START SOURCE DOCUMENT

# Finding the right horse - any decent, honest dealers out there?



## {108361} (6 January 2018)

Hi all, After much consideration and many many years of waiting for the right time I have decided to take the plunge and get my first horse.

I am really struggling to find the right horse however. I want a good all-rounder (gelding) that is above all safe. Not after something sharp, spooky or silly. I would like to do some ODE's. I am really struggling to find something privately and wondered if anyone can recommend any good, trustworthy, HONEST dealers? Budget is between £5-8k. Ideally located not too far from Peterborough, but willing to travel. 

Kent Horse Producers seem to have some nice horses but know nothing about them. Suggestions GREATLY appreciated!


----------



## CMcC (7 January 2018)

I have no personal experience but am fairly local to Kent Horse Producers. They don't have a great reputation locally.


----------



## {108361} (7 January 2018)

CMcC said:



			I have no personal experience but am fairly local to Kent Horse Producers. They don't have a great reputation locally.
		
Click to expand...

Thank you - this is very helpful info.


----------



## teacups (7 January 2018)

If you put the name into the search box here on this forum, you'll find Kent Horse Producers have been mentioned before. 
I also have no personal experience, plus live a loong way away, and I remember that name! This forum permits no nasty details about any dealers, but if you look you will find info about facebook groups which can discuss dealers - it may prove useful during your horse search generally.


----------



## webble (7 January 2018)

Agree with the comments above I personally wouldn't use that dealer as I have read of the bad experiences of others. Join the dodgy dealers Facebook page


----------



## Theocat (7 January 2018)

I can't help on dealers,but for a good, safe all rounder that will event, your budget is on the lowish side, even at the upper end, which is going to be limiting your pool of prospective horses. You might need to look at something older or accept blemishes.


----------



## {108361} (7 January 2018)

Theocat said:



			I can't help on dealers,but for a good, safe all rounder that will event, your budget is on the lowish side, even at the upper end, which is going to be limiting your pool of prospective horses. You might need to look at something older or accept blemishes.

END SOURCE DOCUMENT
START SUPPLIED ENTRIES

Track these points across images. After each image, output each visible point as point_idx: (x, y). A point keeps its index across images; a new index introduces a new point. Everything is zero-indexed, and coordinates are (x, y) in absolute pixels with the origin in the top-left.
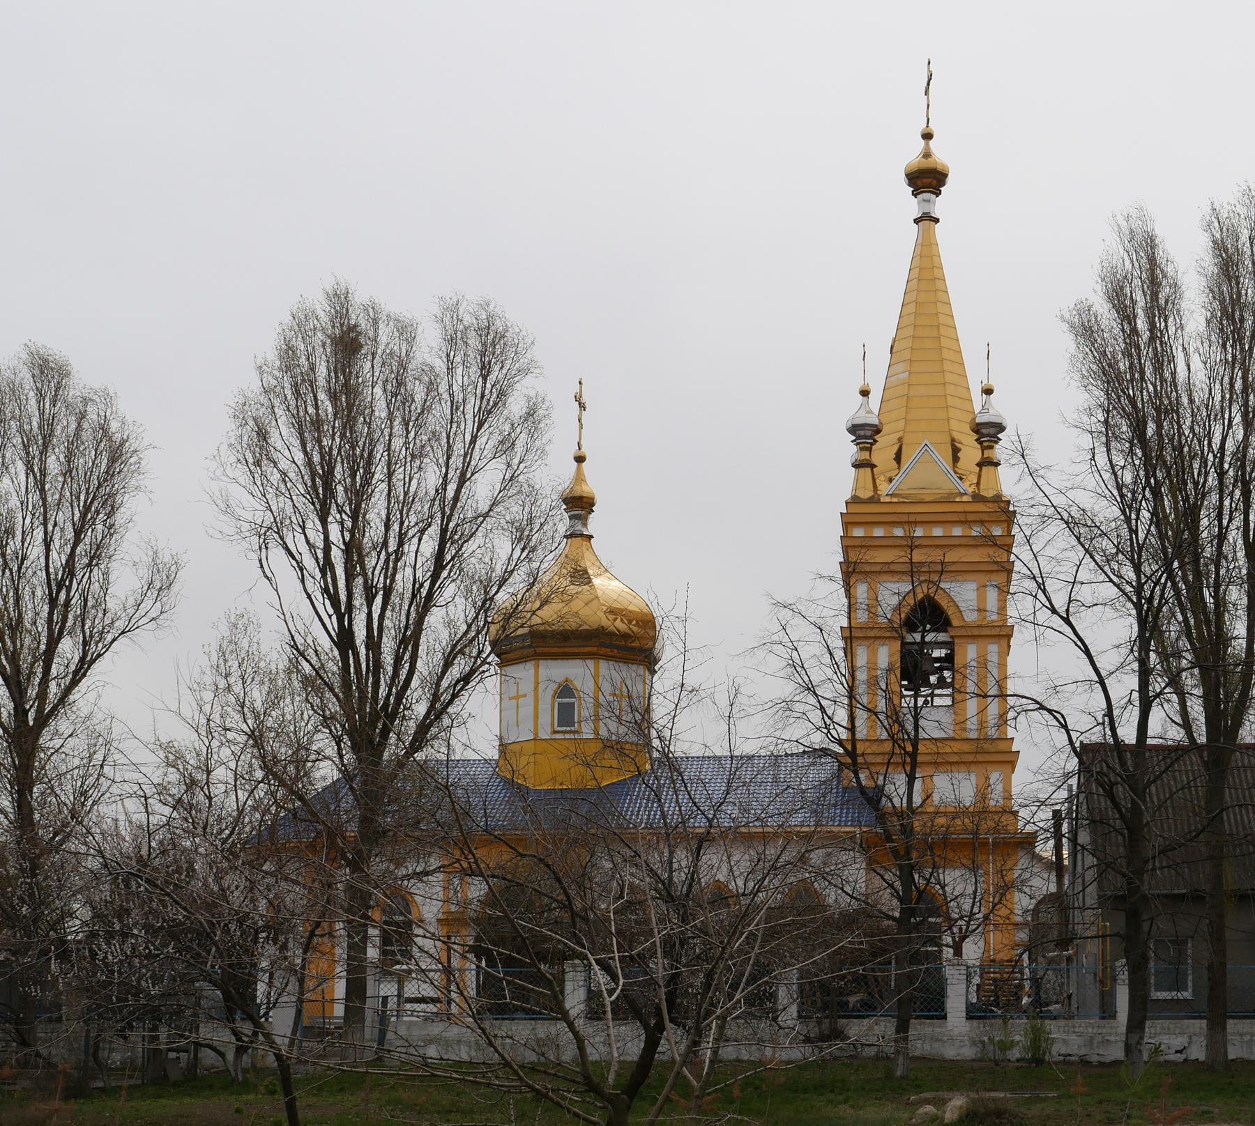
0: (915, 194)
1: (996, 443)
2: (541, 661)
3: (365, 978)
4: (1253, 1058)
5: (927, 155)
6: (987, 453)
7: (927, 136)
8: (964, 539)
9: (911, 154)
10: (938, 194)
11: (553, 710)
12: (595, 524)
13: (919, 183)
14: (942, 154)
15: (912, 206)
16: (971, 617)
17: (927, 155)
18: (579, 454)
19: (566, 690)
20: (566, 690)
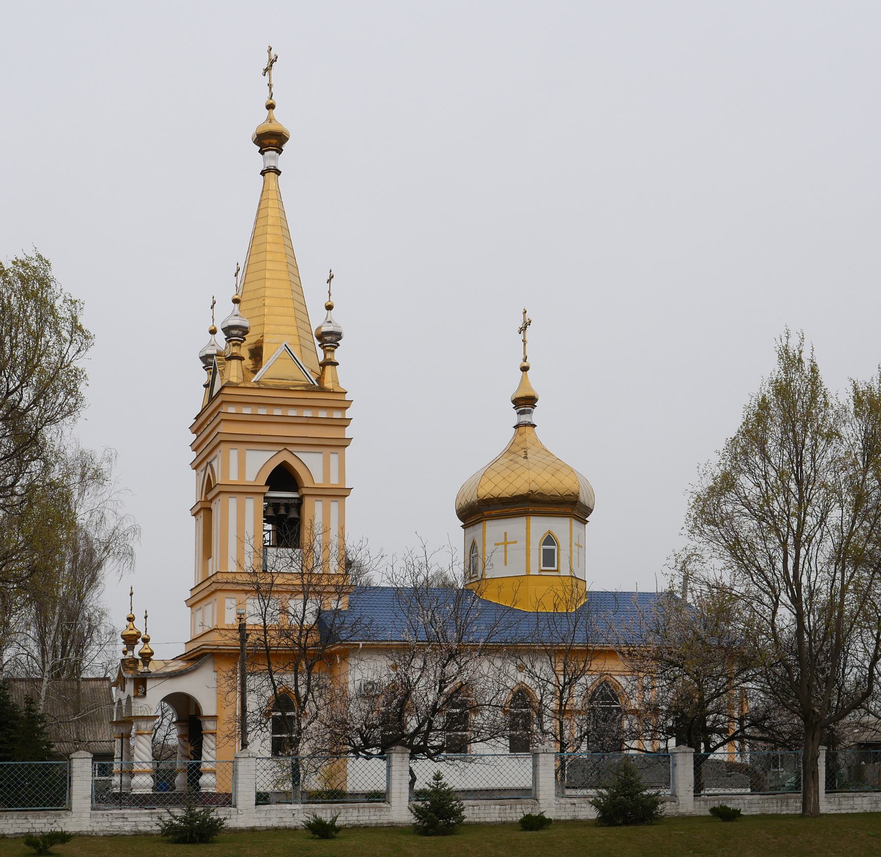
0: (262, 152)
1: (336, 347)
2: (531, 518)
3: (273, 733)
4: (880, 810)
5: (270, 120)
6: (329, 356)
7: (270, 107)
8: (328, 420)
9: (258, 120)
10: (279, 151)
11: (540, 553)
12: (536, 415)
13: (266, 142)
14: (283, 120)
15: (258, 161)
16: (319, 480)
17: (270, 120)
18: (525, 364)
19: (549, 540)
20: (549, 540)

END SUPPLIED ENTRIES

* _TASKS TO PERFORM_:
**a)** In the horse-buying thread, which town does the first poster hope to stay fairly close to?
**b)** Copy out every line of the rows on point tracking unchanged, from the opening instruction through the final coordinate line. Omit the picture lines.
The forum thread and the rows of point coordinates come from unrelated sources.

* _SOLUTIONS TO THE TASKS_:
**a)** Peterborough

**b)**
Track these points across images. After each image, output each visible point as point_idx: (x, y). A point keeps its index across images; a new index introduces a new point. Everything is zero-indexed, and coordinates are (x, y) in absolute pixels with the origin in the top-left.
0: (915, 194)
1: (996, 443)
2: (541, 661)
3: (365, 978)
4: (1253, 1058)
5: (927, 155)
6: (987, 453)
7: (927, 136)
8: (964, 539)
9: (911, 154)
10: (938, 194)
11: (553, 710)
12: (595, 524)
13: (919, 183)
14: (942, 154)
15: (912, 206)
16: (971, 617)
17: (927, 155)
18: (579, 454)
19: (566, 690)
20: (566, 690)
0: (262, 152)
1: (336, 347)
2: (531, 518)
3: (273, 733)
4: (880, 810)
5: (270, 120)
6: (329, 356)
7: (270, 107)
8: (328, 420)
9: (258, 120)
10: (279, 151)
11: (540, 553)
12: (536, 415)
13: (266, 142)
14: (283, 120)
15: (258, 161)
16: (319, 480)
17: (270, 120)
18: (525, 364)
19: (549, 540)
20: (549, 540)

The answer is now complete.